→ Description of the task
Report each line in the listing that contains the string "voor", matching case exactly.

BEGIN

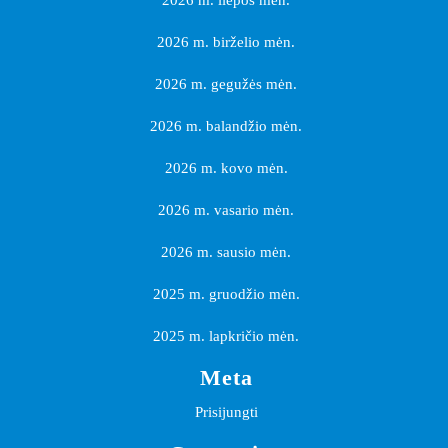
2026 m. liepos mėn.
2026 m. birželio mėn.
2026 m. gegužės mėn.
2026 m. balandžio mėn.
2026 m. kovo mėn.
2026 m. vasario mėn.
2026 m. sausio mėn.
2025 m. gruodžio mėn.
2025 m. lapkričio mėn.
Meta
Prisijungti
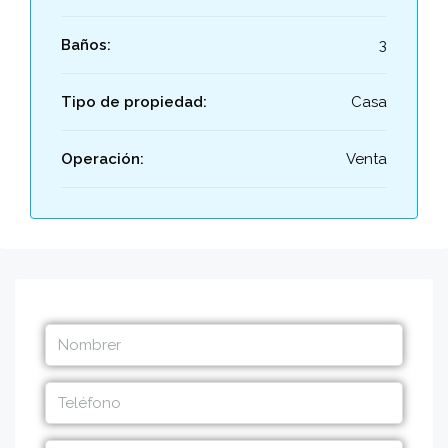
Baños:
3
Tipo de propiedad:
Casa
Operación:
Venta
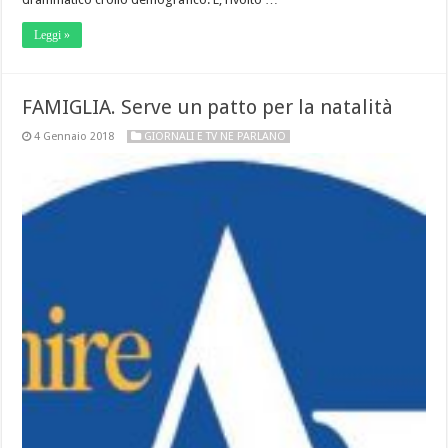
Leggi »
FAMIGLIA. Serve un patto per la natalità
4 Gennaio 2018
GIORNALI E TV NE PARLANO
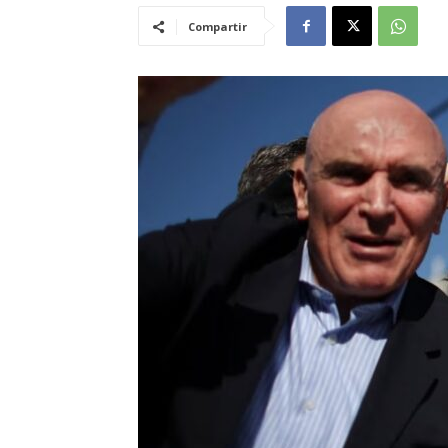
Compartir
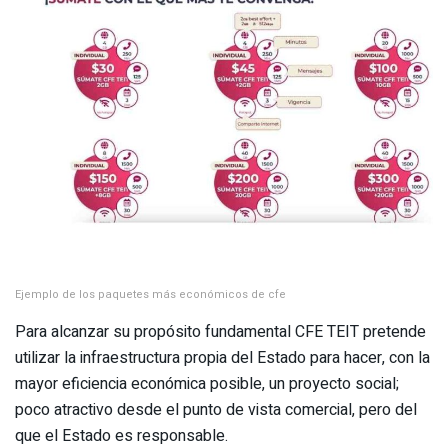
Ejemplo de los paquetes más económicos de cfe
Para alcanzar su propósito fundamental CFE TEIT pretende
utilizar la infraestructura propia del Estado para hacer, con la
mayor eficiencia económica posible, un proyecto social;
poco atractivo desde el punto de vista comercial, pero del
que el Estado es responsable.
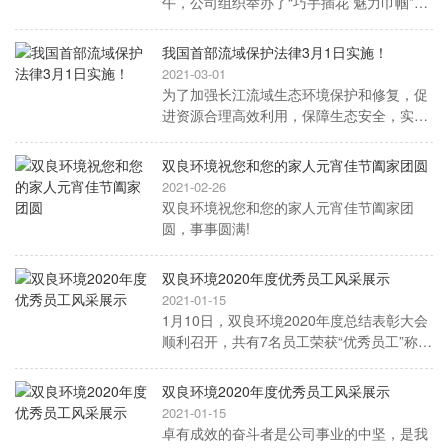
午，公司组织举办了“巧手插花 魅力巾帼”主
题插花活动，还特别邀请了资深插花老师来
公司现场授课，来自公司各部门三十余名女
我国首部流域保护法律3月1日实施！
职工参加了本次活动。
2021-03-01
为了加强长江流域生态环境保护和修复，促
进资源合理高效利用，保障生态安全，实现
人与自然和谐共生、中华民族永续发展，
《长江保护法》的出台施行将形成保护母亲
双良环境祝您和您的家人元宵佳节阖家团圆
河的硬约束机制。
2021-02-26
双良环境祝您和您的家人元宵佳节阖家团
圆，事事圆满!
双良环境2020年度优秀员工风采展示
2021-01-15
1月10日，双良环境2020年度总结表彰大会
顺利召开，共有7名员工荣获“优秀员工”称
号。一个个平凡又不平凡的人物，让我们一
起走进双良环境年度优秀员工系列风采报
双良环境2020年度优秀员工风采展示
道，认识他们，一起汲取双良环境人的榜样
2021-01-15
力量!
卓有成效的奋斗者是公司事业的中坚，是我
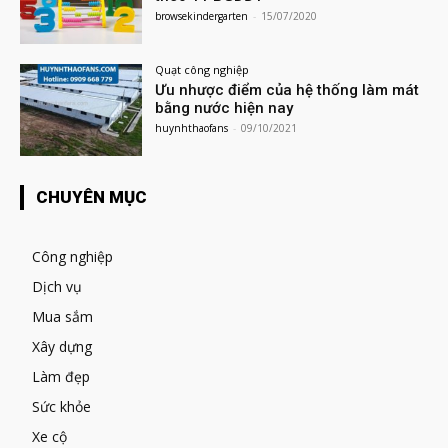
browsekindergarten
-
15/07/2020
Quạt công nghiệp
Ưu nhược điểm của hệ thống làm mát
bằng nước hiện nay
huynhthaofans
-
09/10/2021
CHUYÊN MỤC
Công nghiệp
Dịch vụ
Mua sắm
Xây dựng
Làm đẹp
Sức khỏe
Xe cộ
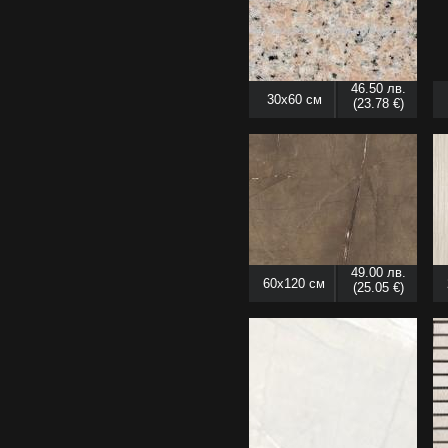
46.50 лв.
30x60 см
(23.78 €)
49.00 лв.
60x120 см
(25.05 €)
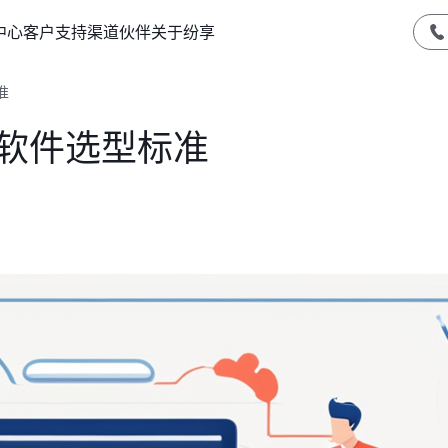
中心
客户支持
渠道伙伴
关于纷享
准
M软件选型标准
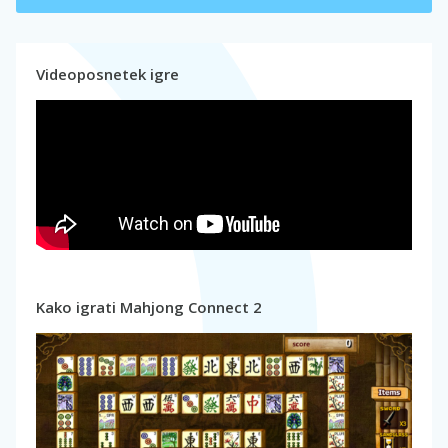
Videoposnetek igre
Kako igrati Mahjong Connect 2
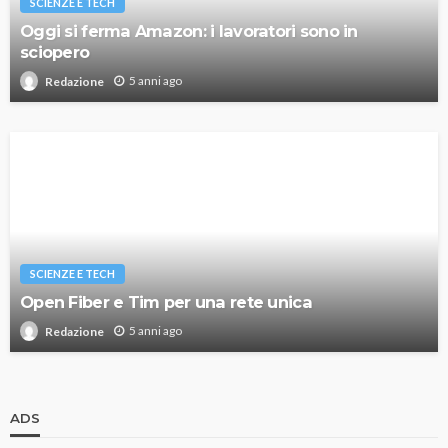
SCIENZE E TECH
Oggi si ferma Amazon: i lavoratori sono in
sciopero
5 anni ago
Redazione
SCIENZE E TECH
Open Fiber e Tim per una rete unica
5 anni ago
Redazione
ADS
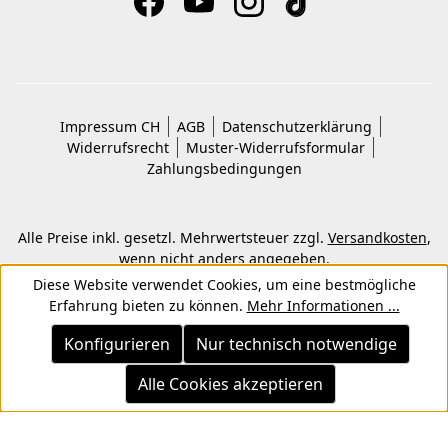
Impressum CH
AGB
Datenschutzerklärung
Widerrufsrecht
Muster-Widerrufsformular
Zahlungsbedingungen
Alle Preise inkl. gesetzl. Mehrwertsteuer zzgl.
Versandkosten
,
wenn nicht anders angegeben.
© 2026 Copyright © Kwon KG. Alle Rechte vorbehalten.
Diese Website verwendet Cookies, um eine bestmögliche
Erfahrung bieten zu können.
Mehr Informationen ...
Konfigurieren
Nur technisch notwendige
Alle Cookies akzeptieren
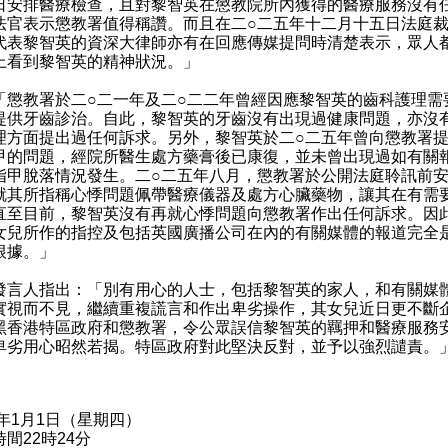
日安排醫療檢查，且對黎智英在懲教院所內獲得的醫療服務沒有
法官表示懲教署值得稱讚。而且在二○二五年十二月十五日法庭
代表黎智英的資深大律師亦有在回應傳媒提問時清楚表示，眾人
上看到黎智英的精神狀況。」
教署於二○二一年及二○二二年曾經因應黎智英的齒科護理需
提供牙齒診治。自此，黎智英的牙齒沒有出現過健康問題，亦沒
理方面提出過任何訴求。另外，黎智英於二○二五年曾向懲教署
甲的問題，經院所醫生處方藥膏後已康復，並未曾出現過如有關
指甲脫落情況發生。二○二五年八月，懲教署於公開法庭聆訊前
就其所指稱心悸問題佩帶醫療儀器及處方心臟藥物，讓其在有需
直至目前，黎智英沒有再就心悸問題向懲教署作出任何訴求。因
女兒所作的指控及包括英國廣播公司在內的有關媒體的報道完全
根據。」
人指出：「別有用心的人士，包括黎智英的家人，和有關媒
實視而不見，繼續重複謊言和作出卑劣操作，其女兒近日更不斷
黑香港特區政府和懲教署，令公眾誤信黎智英的羈押和醫療服務
卑劣用心昭然若揭。特區政府對此堅決反對，並予以強烈譴責。
6年1月1日（星期四）
間22時24分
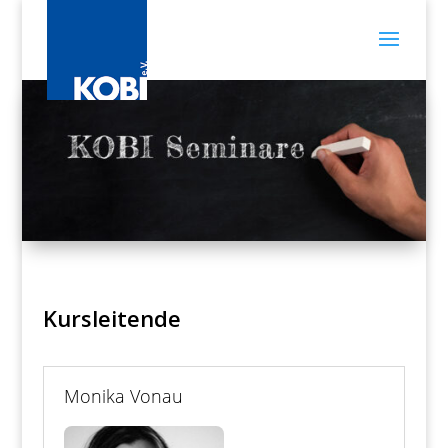
Kursleitende
Monika Vonau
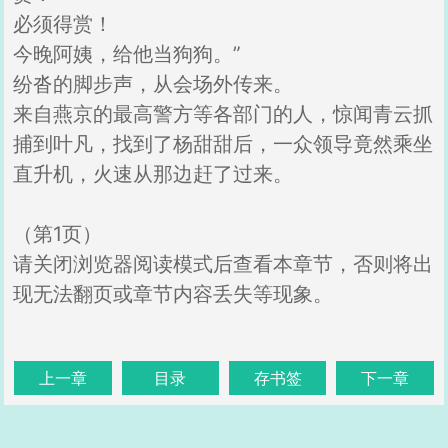
必须得赏！
今晚阿姨，给他当狗狗。”
纷沓的脚步声，从会场外传来。
来自燕京的最高警方等各部门的人，惊闻青云抓
捕到叶凡，找到了杨甜甜后，一众领导竟然乘坐
直升机，火速从那边赶了过来。
（第1页）
请关闭浏览器阅读模式后查看本章节，否则将出
现无法翻页或章节内容丢失等现象。
上一章
目录
存书签
下一章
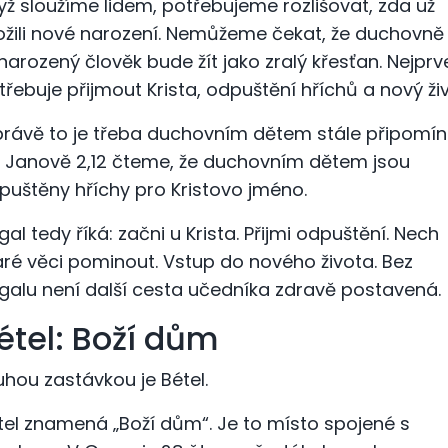
yž sloužíme lidem, potřebujeme rozlišovat, zda už
ožili nové narození. Nemůžeme čekat, že duchovně
narozený člověk bude žít jako zralý křesťan. Nejprv
třebuje přijmout Krista, odpuštění hříchů a nový živ
právě to je třeba duchovním dětem stále připomín
1. Janově 2,12 čteme, že duchovním dětem jsou
puštěny hříchy pro Kristovo jméno.
gal tedy říká: začni u Krista. Přijmi odpuštění. Nech
aré věci pominout. Vstup do nového života. Bez
lgalu není další cesta učedníka zdravě postavená.
étel: Boží dům
uhou zastávkou je Bétel.
tel znamená „Boží dům“. Je to místo spojené s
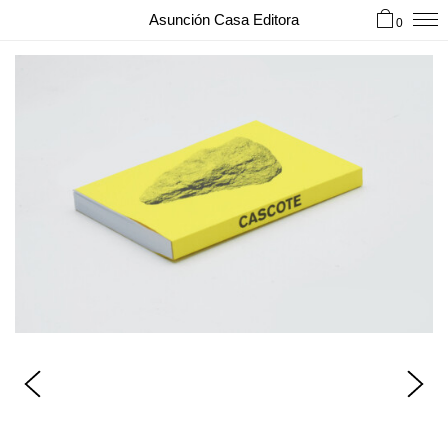
Asunción Casa Editora
0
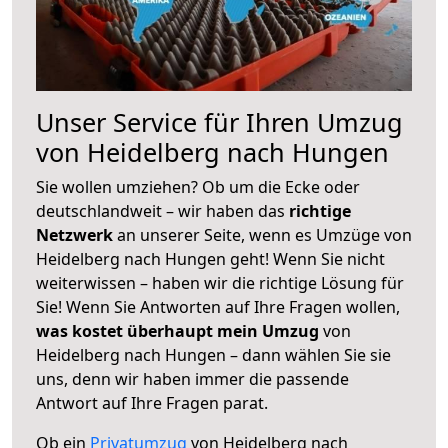
Unser Service für Ihren Umzug
von Heidelberg nach Hungen
Sie wollen umziehen? Ob um die Ecke oder
deutschlandweit – wir haben das
richtige
Netzwerk
an unserer Seite, wenn es Umzüge von
Heidelberg nach Hungen geht! Wenn Sie nicht
weiterwissen – haben wir die richtige Lösung für
Sie! Wenn Sie Antworten auf Ihre Fragen wollen,
was kostet überhaupt mein Umzug
von
Heidelberg nach Hungen – dann wählen Sie sie
uns, denn wir haben immer die passende
Antwort auf Ihre Fragen parat.
Ob ein
Privatumzug
von Heidelberg nach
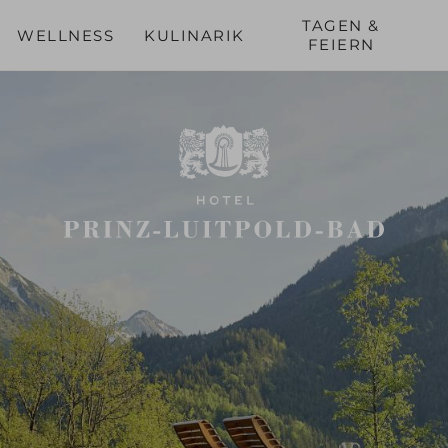
TAGEN &
WELLNESS
KULINARIK
FEIERN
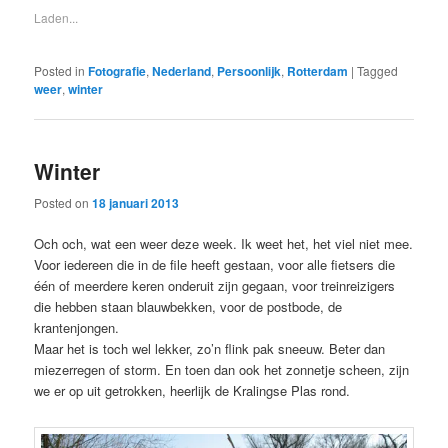
Laden...
Posted in
Fotografie
,
Nederland
,
Persoonlijk
,
Rotterdam
|
Tagged
weer
,
winter
Winter
Posted on
18 januari 2013
Och och, wat een weer deze week. Ik weet het, het viel niet mee.
Voor iedereen die in de file heeft gestaan, voor alle fietsers die
één of meerdere keren onderuit zijn gegaan, voor treinreizigers
die hebben staan blauwbekken, voor de postbode, de
krantenjongen.
Maar het is toch wel lekker, zo’n flink pak sneeuw. Beter dan
miezerregen of storm. En toen dan ook het zonnetje scheen, zijn
we er op uit getrokken, heerlijk de Kralingse Plas rond.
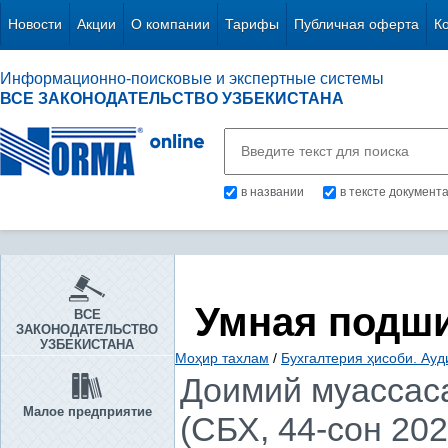
Новости
Акции
О компании
Тарифы
Публичная оферта
К
Информационно-поисковые и экспертные системы
ВСЕ ЗАКОНОДАТЕЛЬСТВО УЗБЕКИСТАНА
в названии
в тексте документ
Умная подш
ВСЕ
ЗАКОНОДАТЕЛЬСТВО
УЗБЕКИСТАНА
Моҳир тахлам
/
Бухгалтерия ҳисоби. Ауд
Доимий муассас
Малое предприятие
(СБХ, 44-сон 202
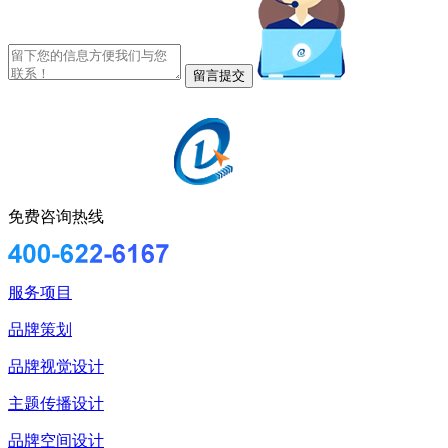
免费咨询热线
服务项目
品牌策划
品牌视觉设计
主题传播设计
品牌空间设计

END

→ Result
Voor iedereen die in de file heeft gestaan, voor alle fietsers die
één of meerdere keren onderuit zijn gegaan, voor treinreizigers
die hebben staan blauwbekken, voor de postbode, de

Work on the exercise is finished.